Aufgabe 1: Schreiben Sie alle Zeilen der Datensätze auf Punjabi weiter unten genau ab. Lassen Sie die Bilder dabei weg.

Ausgewählter Auszug:
Im Rahmen der Prüfung einer möglichen Verletzung von Art3 EMRK und Art4 GRC führt das Bundesverwaltungsgericht aus, dass auf Grund der ungarischen Rechtslage bzw. der Vollziehungspraxis keine systematische Verletzung von Rechten der EMRK erfolgen und diesbezüglich auch keine maßgebliche Wahrscheinlichkeit im Sinne eines "real risk" bestehen würde.

Zu dem Vorbringen des Beschwerdeführers, in Ungarn misshandelt worden zu sein, führt das Bundesverwaltungsgericht u.a. Folgendes aus:

"Der Beschwerdeführer ist der Richtigkeit der Länderberichte nicht auf entsprechendem fachlichem Niveau entgegengetreten und er hat im Verfahren nicht dargetan, dass er während seines Voraufenthaltes in Ungarn einer unmenschlichen Behandlung ausgesetzt gewesen sei. Dem Vorbringen lässt sich entnehmen, dass der Beschwerdeführer nach dem illegalen Grenzübertritt polizeilich angehalten und in einem Lager untergebracht wurde. Die vom Beschwerdeführer geschilderte schlechte Versorgungslage und die Unterbringung auf engem Raum sowie der Einsatz von Reizgas sind eine Folge der illegalen Einreise des Beschwerdeführers nach Ungarn gewesen.

Aufgabe 2: Schreiben Sie den Auszug oben zur Prüfung des Bundesverwaltungsgerichts über die Lage in Ungarn weiter.

Bereitgestellte Daten:
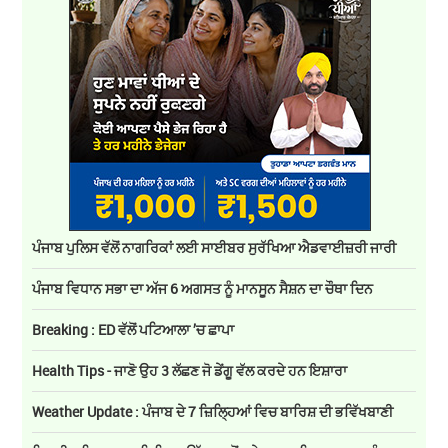
ਪੰਜਾਬ ਪੁਲਿਸ ਵੱਲੋਂ ਨਾਗਰਿਕਾਂ ਲਈ ਸਾਈਬਰ ਸੁਰੱਖਿਆ ਐਡਵਾਈਜ਼ਰੀ ਜਾਰੀ
ਪੰਜਾਬ ਵਿਧਾਨ ਸਭਾ ਦਾ ਅੱਜ 6 ਅਗਸਤ ਨੂੰ ਮਾਨਸੂਨ ਸੈਸ਼ਨ ਦਾ ਚੌਥਾ ਦਿਨ
Breaking : ED ਵੱਲੋਂ ਪਟਿਆਲਾ ’ਚ ਛਾਪਾ
Health Tips - ਜਾਣੋ ਉਹ 3 ਲੱਛਣ ਜੋ ਡੇਂਗੂ ਵੱਲ ਕਰਦੇ ਹਨ ਇਸ਼ਾਰਾ
Weather Update : ਪੰਜਾਬ ਦੇ 7 ਜ਼ਿਲ੍ਹਿਆਂ ਵਿਚ ਬਾਰਿਸ਼ ਦੀ ਭਵਿੱਖਬਾਣੀ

Schriftliche Antwort 1:
ਪੰਜਾਬ ਪੁਲਿਸ ਵੱਲੋਂ ਨਾਗਰਿਕਾਂ ਲਈ ਸਾਈਬਰ ਸੁਰੱਖਿਆ ਐਡਵਾਈਜ਼ਰੀ ਜਾਰੀ
ਪੰਜਾਬ ਵਿਧਾਨ ਸਭਾ ਦਾ ਅੱਜ 6 ਅਗਸਤ ਨੂੰ ਮਾਨਸੂਨ ਸੈਸ਼ਨ ਦਾ ਚੌਥਾ ਦਿਨ
Breaking : ED ਵੱਲੋਂ ਪਟਿਆਲਾ ’ਚ ਛਾਪਾ
Health Tips - ਜਾਣੋ ਉਹ 3 ਲੱਛਣ ਜੋ ਡੇਂਗੂ ਵੱਲ ਕਰਦੇ ਹਨ ਇਸ਼ਾਰਾ
Weather Update : ਪੰਜਾਬ ਦੇ 7 ਜ਼ਿਲ੍ਹਿਆਂ ਵਿਚ ਬਾਰਿਸ਼ ਦੀ ਭਵਿੱਖਬਾਣੀ

Schriftliche Antwort 2:
[...]

Der Umstand, dass der Beschwerdeführer nach seinen Angaben beim Voraufenthalt in Ungarn gemeinsam mit anderen Fremden auf engem Raum angehalten worden und nur schlecht versorgt worden sei, wobei er von ungarischen Polizisten auch geschlagen worden sei, bildet keinen Beleg dafür, dass der Beschwerdeführer im Falle einer Rücküberstellungen nach Ungarn dem realen Risiko etwaiger Übergriffe ausgesetzt sein sollte. Nach der Darstellung des Beschwerdeführers sei die entsprechende Behandlung im Zusammenhang mit der Anhaltung nach dem illegalem Grenzübertritt und der Durchsetzung der erkennungsdienstlichen Behandlung des Beschwerdeführers nach dessen illegaler Einreise nach Ungarn erfolgt. Da bei einer Rücküberstellungen des Beschwerdeführers im Rahmen des Dublin-Verfahrens eine geordnete Übergabe an die ungarischen Behörden erfolgt ist, war davon auszugehen, dass es höchst unwahrscheinlich ist, dass der Beschwerdeführer etwaigen Übergriffen ausgesetzt sein sollte.

[...]

Jedenfalls hätte der Beschwerdeführer die Möglichkeit, etwaige konkret drohende oder eingetretene Verletzungen ihrer Rechte, etwa durch eine unmenschliche Behandlung im Sinne des Art3 EMRK, bei den zuständigen Behörden in Ungarn und letztlich beim EGMR geltend zu machen."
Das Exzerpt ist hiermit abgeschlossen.